**Given text**.
────────────────

These Retreat
Conferences begin with a short introductory prayer followed
by a thirty-minute conference based on the Spiritual Exercises
of St. Ignatius. Though the retreat was shared with seventy
men at the Jesuit Retreat House near St. Paul, Minnesota, the
spirit and direction of the retreat is for women and men of
all Christian faiths.
This retreat may be made in a variety
of ways, by individuals or a group:
- over a 3 day
weekend
- over 14 days,
one conference a day
- over 14 weeks, one conference a week.
LISTENING TO THE RETREAT CONFERENCES:
To listen to one of the conferences,
simply click anywhere on the icon of a control panel, under each
of the conference headings. Your browser should automatically
begin to play the recordings. If
nothing happens, then you may follow the instructions here.
FIRST PRESENTATION

A Spiritual retreat is an opportunity to undertake a journey
that can lead us into that most special place in our life –
our interiors. The interior journey, or the journey to
discover our most intimate self, is indeed a privileged event.
We discover God at the very center of our being, but that
daunting discovery has a fearsome dimension. Can I identify
the hunger and thirst in my life that can be satisfied only
by God? And, can I discover, too, the many ways that
I try to fill those hungers and thirsts with things that do
not really satisfy them? These are some of the questions
that I bring as I start a retreat and my hope is that I discover
at an even deeper level God’s goodness towards me.
Lord, send your Holy Spirit to guide me along the path
of discovering you in my life. Help me to be open to
your word that comes to me in the scriptures. Be with
me on my interior journey.
SECOND
PRESENTATION
If
we only had eyes to see, we would see the wonders and beauty
of God all around us. I certainly admire those who are
so open to God’s presence in their lives. They seem to
be able to tune in to the discovery of God’s loving hand in
their everyday lives. What a blessing that is!
We, too, can be encouraged to make that same discovery.
How often do we take the time to advert to and be grateful
for God’s very clear care and loving concern for us?
Rummaging around in my graced life history is one way to be
drawn to deep gratitude for God’s constant care for me.
Who am I? What am I made of? What are my qualities
– my strengths and weaknesses?
Lord, you have made me wonderfully and amazingly.
Help me to realize the wonders of your relationship with me and
to be drawn to deep gratitude for your life-giving presence to
me. Open me to your challenge to grow as a person of faith,
hope and love.
THIRD PRESENTATION
My image (understanding) of God is a
very important part of how I live my life. I am invited to grow in
my understanding of who God is for me. As a person of faith I am called
to growth and development in how I see (understand) God. Is God a taskmaster,
a judge, an officer of the law, an angry parent, a puppeteer, or a cruel
enforcer? None of these images of God tallies very well with the biblical
understanding of who God is.
In the scripture God IS love, and there are multiple expressions of that
love. In the Prophet Hosea, God deals with his recalcitrant people
not with cruel punishment but with inviting and encouraging care: “I will
draw them with human chords, with bands of love; I fostered them like one
who raises an infant to his cheeks.”

────────────────

**Instruction A**. Revise the retreat passage between "These Retreat" and "conference a week.", inclusive, swapping "seventy" for "sixty".

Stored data
────────────────

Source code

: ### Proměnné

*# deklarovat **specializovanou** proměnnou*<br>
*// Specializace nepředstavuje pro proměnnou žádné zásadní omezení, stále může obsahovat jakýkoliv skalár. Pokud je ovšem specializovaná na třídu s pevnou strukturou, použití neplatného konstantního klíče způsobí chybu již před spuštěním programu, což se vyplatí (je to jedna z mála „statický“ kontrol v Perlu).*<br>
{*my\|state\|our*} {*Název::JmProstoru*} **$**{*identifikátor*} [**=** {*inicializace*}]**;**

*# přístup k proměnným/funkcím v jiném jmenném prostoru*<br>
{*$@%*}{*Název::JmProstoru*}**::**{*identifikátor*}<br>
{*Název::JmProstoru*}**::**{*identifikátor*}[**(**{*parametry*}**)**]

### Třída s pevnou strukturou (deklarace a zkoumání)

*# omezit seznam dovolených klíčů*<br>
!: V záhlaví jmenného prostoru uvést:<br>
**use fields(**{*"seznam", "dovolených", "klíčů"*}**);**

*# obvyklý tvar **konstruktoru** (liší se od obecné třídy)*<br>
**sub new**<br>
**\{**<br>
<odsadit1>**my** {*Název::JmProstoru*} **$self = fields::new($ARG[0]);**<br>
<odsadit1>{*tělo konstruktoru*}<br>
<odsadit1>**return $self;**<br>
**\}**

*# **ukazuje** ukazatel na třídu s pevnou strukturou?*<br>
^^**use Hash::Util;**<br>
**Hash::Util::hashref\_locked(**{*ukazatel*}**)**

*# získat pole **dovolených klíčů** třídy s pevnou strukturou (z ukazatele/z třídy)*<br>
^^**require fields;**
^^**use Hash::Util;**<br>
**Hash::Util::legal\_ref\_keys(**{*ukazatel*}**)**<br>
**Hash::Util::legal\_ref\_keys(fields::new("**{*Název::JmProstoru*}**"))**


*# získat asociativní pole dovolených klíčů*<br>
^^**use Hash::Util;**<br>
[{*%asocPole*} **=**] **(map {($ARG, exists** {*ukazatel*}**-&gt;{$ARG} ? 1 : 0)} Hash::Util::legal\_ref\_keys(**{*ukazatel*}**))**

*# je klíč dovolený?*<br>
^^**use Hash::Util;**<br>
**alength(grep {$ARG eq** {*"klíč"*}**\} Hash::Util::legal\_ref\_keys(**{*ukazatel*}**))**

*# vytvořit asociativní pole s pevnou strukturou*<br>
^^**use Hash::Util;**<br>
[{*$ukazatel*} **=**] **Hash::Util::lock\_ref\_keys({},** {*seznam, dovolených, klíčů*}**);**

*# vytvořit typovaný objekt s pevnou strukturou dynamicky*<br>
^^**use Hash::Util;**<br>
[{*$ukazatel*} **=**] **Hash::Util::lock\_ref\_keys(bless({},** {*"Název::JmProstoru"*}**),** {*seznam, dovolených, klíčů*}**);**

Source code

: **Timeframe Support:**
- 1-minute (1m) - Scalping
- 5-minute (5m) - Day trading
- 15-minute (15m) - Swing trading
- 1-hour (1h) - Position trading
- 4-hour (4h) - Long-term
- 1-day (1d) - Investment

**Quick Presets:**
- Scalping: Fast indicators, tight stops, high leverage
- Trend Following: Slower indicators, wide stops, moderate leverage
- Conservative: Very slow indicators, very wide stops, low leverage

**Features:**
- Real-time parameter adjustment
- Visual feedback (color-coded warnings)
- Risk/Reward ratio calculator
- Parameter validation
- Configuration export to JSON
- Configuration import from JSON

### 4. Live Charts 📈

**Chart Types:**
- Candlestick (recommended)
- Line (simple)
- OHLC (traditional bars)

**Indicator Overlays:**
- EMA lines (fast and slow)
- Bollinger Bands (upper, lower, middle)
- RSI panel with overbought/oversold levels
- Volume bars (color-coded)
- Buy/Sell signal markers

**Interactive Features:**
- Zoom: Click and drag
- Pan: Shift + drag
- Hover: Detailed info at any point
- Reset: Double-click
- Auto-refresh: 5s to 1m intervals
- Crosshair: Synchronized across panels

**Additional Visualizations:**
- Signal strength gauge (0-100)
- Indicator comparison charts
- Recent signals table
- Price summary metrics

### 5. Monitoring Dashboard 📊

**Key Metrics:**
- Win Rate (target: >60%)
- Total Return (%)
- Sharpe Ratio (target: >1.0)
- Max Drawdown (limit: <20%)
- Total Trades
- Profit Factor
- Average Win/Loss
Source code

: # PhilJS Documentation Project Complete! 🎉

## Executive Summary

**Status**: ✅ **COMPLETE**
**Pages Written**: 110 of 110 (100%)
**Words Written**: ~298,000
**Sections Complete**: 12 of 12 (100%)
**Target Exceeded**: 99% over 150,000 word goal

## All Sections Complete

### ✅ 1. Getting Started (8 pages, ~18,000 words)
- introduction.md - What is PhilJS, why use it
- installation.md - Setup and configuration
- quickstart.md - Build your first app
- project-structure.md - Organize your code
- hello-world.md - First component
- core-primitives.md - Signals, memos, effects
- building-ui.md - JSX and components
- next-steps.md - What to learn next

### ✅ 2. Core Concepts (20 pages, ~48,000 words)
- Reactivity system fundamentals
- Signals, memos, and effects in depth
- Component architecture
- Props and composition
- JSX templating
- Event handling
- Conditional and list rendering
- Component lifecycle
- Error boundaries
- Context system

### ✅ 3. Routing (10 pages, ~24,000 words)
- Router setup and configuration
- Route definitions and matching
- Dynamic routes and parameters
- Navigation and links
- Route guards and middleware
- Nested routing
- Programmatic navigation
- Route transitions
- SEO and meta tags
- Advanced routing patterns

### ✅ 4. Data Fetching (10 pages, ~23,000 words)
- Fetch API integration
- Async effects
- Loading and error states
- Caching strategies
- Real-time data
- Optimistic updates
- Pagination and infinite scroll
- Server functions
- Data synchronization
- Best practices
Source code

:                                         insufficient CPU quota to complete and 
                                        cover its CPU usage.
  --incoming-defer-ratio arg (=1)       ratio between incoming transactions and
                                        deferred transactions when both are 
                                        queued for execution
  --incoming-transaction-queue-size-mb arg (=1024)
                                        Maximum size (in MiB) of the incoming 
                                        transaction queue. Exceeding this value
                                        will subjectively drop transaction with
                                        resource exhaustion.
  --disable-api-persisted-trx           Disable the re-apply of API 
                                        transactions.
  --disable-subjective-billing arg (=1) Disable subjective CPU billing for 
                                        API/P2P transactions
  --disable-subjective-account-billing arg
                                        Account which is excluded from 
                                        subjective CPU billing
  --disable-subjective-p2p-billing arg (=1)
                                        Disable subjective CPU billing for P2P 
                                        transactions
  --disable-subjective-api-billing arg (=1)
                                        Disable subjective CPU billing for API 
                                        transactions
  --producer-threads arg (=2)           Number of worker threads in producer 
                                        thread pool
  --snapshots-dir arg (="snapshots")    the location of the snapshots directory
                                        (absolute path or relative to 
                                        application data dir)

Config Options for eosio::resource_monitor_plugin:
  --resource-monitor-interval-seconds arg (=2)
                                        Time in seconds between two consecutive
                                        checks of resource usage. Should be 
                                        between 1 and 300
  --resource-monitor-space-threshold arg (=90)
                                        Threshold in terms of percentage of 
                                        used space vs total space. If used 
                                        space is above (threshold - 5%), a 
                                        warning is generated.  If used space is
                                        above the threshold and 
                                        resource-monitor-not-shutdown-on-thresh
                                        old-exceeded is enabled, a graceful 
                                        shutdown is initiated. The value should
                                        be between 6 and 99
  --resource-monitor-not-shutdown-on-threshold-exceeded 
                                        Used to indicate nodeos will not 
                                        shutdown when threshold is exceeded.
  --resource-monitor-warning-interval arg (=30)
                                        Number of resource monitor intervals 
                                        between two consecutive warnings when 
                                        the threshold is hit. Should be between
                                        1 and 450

────────────────

**Instruction B**. Render the stored data lines between the lines holding "### ✅ 1. Getting" and "- next-steps.md - What to learn next", inclusive, as a Markdown table with columns Row and Line. Number the rows and leave out blank lines.

**Task result A**.
These Retreat
Conferences begin with a short introductory prayer followed
by a thirty-minute conference based on the Spiritual Exercises
of St. Ignatius. Though the retreat was shared with sixty
men at the Jesuit Retreat House near St. Paul, Minnesota, the
spirit and direction of the retreat is for women and men of
all Christian faiths.
This retreat may be made in a variety
of ways, by individuals or a group:
- over a 3 day
weekend
- over 14 days,
one conference a day
- over 14 weeks, one conference a week.

**Task result B**.
| Row | Line |
|---|---|
| 1 | ### ✅ 1. Getting Started (8 pages, ~18,000 words) |
| 2 | - introduction.md - What is PhilJS, why use it |
| 3 | - installation.md - Setup and configuration |
| 4 | - quickstart.md - Build your first app |
| 5 | - project-structure.md - Organize your code |
| 6 | - hello-world.md - First component |
| 7 | - core-primitives.md - Signals, memos, effects |
| 8 | - building-ui.md - JSX and components |
| 9 | - next-steps.md - What to learn next |